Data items
★ ★ ★ ★ ★ ★ ★
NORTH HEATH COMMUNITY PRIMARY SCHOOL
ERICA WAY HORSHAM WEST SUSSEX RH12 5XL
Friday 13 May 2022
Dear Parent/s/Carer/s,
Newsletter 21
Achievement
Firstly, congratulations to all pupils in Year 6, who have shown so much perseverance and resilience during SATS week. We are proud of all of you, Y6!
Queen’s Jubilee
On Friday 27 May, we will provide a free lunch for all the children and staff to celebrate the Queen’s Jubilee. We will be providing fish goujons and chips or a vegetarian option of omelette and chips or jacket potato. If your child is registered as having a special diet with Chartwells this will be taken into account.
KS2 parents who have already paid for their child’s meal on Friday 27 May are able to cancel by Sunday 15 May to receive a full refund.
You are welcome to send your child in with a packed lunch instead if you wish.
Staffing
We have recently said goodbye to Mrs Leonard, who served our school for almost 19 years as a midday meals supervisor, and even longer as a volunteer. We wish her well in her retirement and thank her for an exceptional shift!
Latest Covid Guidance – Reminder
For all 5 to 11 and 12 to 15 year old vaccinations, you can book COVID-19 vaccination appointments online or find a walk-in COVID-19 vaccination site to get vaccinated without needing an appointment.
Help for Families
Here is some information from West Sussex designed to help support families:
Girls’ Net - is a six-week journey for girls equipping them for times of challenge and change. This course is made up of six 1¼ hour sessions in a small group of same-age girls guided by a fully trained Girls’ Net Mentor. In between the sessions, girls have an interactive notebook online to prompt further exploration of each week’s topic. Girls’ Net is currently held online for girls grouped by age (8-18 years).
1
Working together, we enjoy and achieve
★ ★ ★ ★ ★ ★ ★
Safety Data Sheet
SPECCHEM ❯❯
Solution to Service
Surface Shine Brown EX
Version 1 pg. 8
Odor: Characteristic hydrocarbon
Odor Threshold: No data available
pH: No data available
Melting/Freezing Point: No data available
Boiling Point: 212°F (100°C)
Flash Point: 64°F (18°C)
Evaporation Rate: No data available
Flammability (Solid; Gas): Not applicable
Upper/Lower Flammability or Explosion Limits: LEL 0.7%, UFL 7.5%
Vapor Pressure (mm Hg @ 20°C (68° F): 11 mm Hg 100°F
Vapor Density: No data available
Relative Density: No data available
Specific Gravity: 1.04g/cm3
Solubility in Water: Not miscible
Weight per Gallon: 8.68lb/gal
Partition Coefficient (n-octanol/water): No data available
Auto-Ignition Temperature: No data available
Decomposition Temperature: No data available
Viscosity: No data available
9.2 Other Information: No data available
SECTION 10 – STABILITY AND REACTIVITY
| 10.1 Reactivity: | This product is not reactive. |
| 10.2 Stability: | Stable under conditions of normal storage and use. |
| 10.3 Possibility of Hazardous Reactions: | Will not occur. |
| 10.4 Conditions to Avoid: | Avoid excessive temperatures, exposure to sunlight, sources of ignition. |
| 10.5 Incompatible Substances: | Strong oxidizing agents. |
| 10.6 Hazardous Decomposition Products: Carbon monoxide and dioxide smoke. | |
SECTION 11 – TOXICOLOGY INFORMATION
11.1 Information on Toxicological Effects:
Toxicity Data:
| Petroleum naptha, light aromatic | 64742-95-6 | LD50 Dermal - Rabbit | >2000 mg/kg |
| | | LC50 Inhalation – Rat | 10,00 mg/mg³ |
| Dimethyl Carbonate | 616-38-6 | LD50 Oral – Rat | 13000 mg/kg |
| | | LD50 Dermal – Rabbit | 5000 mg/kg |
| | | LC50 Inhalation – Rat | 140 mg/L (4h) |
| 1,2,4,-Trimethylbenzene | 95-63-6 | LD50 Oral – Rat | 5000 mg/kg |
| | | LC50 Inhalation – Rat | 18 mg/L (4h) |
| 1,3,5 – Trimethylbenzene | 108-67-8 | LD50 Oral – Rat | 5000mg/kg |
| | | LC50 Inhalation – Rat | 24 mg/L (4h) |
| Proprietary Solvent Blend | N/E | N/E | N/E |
★ ★ ★ ★ ★ ★ ★
The line above containing "Flammability (Solid; Gas): Not applicable", the line containing "Specific Gravity: 1.04g/cm3", and every line between them are to be transcribed exactly; no other line is wanted.

Flammability (Solid; Gas): Not applicable
Upper/Lower Flammability or Explosion Limits: LEL 0.7%, UFL 7.5%
Vapor Pressure (mm Hg @ 20°C (68° F): 11 mm Hg 100°F
Vapor Density: No data available
Relative Density: No data available
Specific Gravity: 1.04g/cm3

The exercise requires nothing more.